By 3 News online staff
It's not known if police will reinvestigate the murder of Aucklander Susan Burdett, despite new evidence placing the prime suspect at her house in Papatoetoe on the night she died in 1992.
Malcolm Rewa was convicted of her rape, but in 1994 Teina Pora was jailed for her murder.
TV3's 3D Investigates has spoken to a former neighbour of Ms Burdett who claims to have seen Rewa alone at the property that night.
Labour's Jacinda Ardern wants answers – specifically why the neighbour's evidence wasn't taken into account at the original trial.
"No one has served any time specifically now for the murder of Susan Burdett. Her family deserves that closure and deserves that justice… If it was your family member, would you feel satisfied that no one specifically is now carrying that penalty of murder of your loved one?"

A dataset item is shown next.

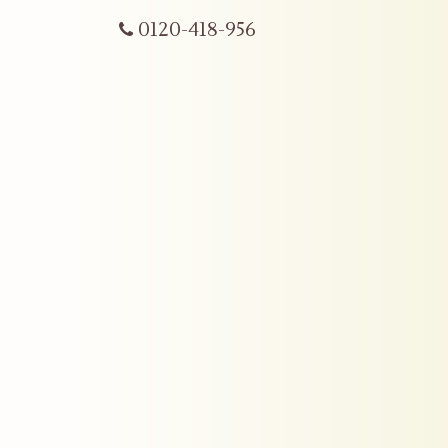
0120-418-956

Mr Pora served more than 20 years in jail before the Privy Council quashed his conviction earlier this year.
"When the Privy Council issued that decision, they made a very clear statement: that Malcolm Rewa was the rapist, and Susan Burdett was killed at the time she was raped," says Ms Ardern.

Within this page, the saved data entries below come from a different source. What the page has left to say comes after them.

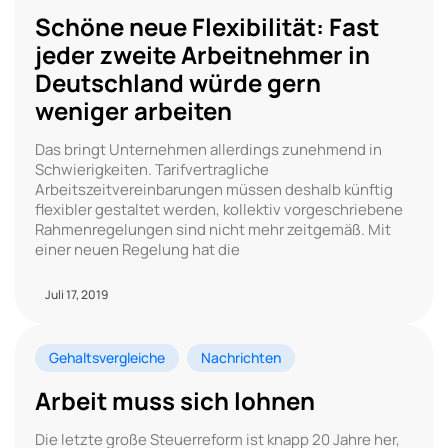
Schöne neue Flexibilität: Fast
jeder zweite Arbeitnehmer in
Deutschland würde gern
weniger arbeiten
Das bringt Unternehmen allerdings zunehmend in
Schwierigkeiten. Tarifvertragliche
Arbeitszeitvereinbarungen müssen deshalb künftig
flexibler gestaltet werden, kollektiv vorgeschriebene
Rahmenregelungen sind nicht mehr zeitgemäß. Mit
einer neuen Regelung hat die
Juli 17, 2019
Gehaltsvergleiche
Nachrichten
Arbeit muss sich lohnen
Die letzte große Steuerreform ist knapp 20 Jahre her,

Tim McKinnel, a private investigator who worked on the case, says it's time for police to act.
"What other evidence exists that might come to the fore? We repeatedly hear the police in cold cases talk about loyalties and friendships changing over time – well, that's exactly the case in this."

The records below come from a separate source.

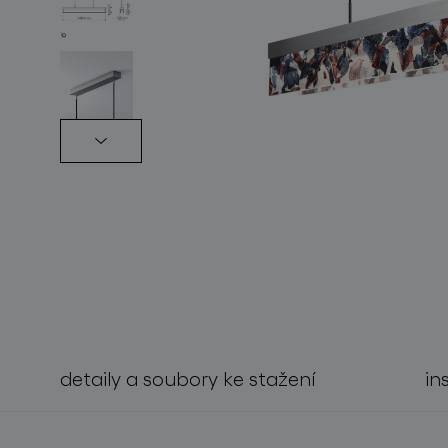
světelné konstelace
detaily a soubory ke stažení
in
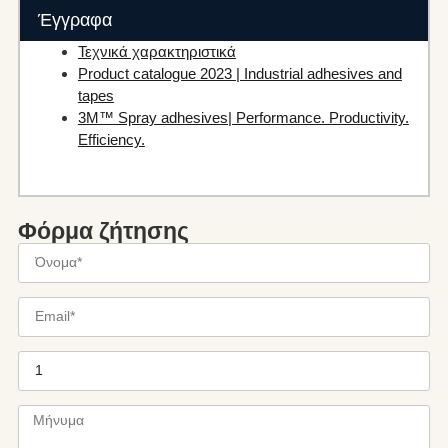
Έγγραφα
Τεχνικά χαρακτηριστικά
Product catalogue 2023 | Industrial adhesives and
tapes
3M™ Spray adhesives| Performance. Productivity.
Efficiency.
Φόρμα ζήτησης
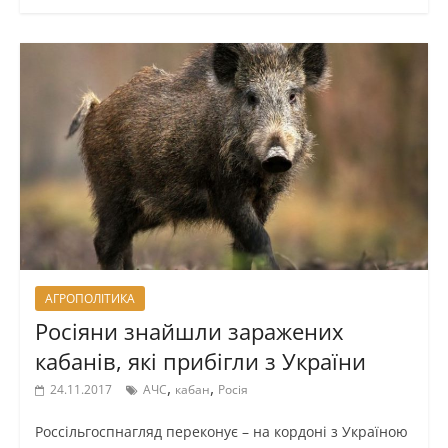
АГРОПОЛІТИКА
Росіяни знайшли заражених
кабанів, які прибігли з України
,
,
24.11.2017
АЧС
кабан
Росія
Россільгоспнагляд переконує – на кордоні з Україною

Ms Ardern says Rewa was never acquitted of Ms Burdett's murder.
"We had two hung juries. That's really important to remember because this idea that's been put out there that we need to have exceptional circumstances to reopen this case, this case could be reopened at any time."
Prime Minister John Key says because a stay of proceedings was put on the case in 1998, it wouldn't be "impossible in theory" to reopen the case, but still "very unusual".
Rewa is currently serving a sentence of preventive detention.
He says it's up to the police to decide whether to try and pin the murder on Rewa a third time.
"It's a matter for them – if they genuinely think they've got information, yes they should."
Both police and the Minister of Police Michael Woodhouse declined to appear on the Paul Henry programme this morning to discuss the case.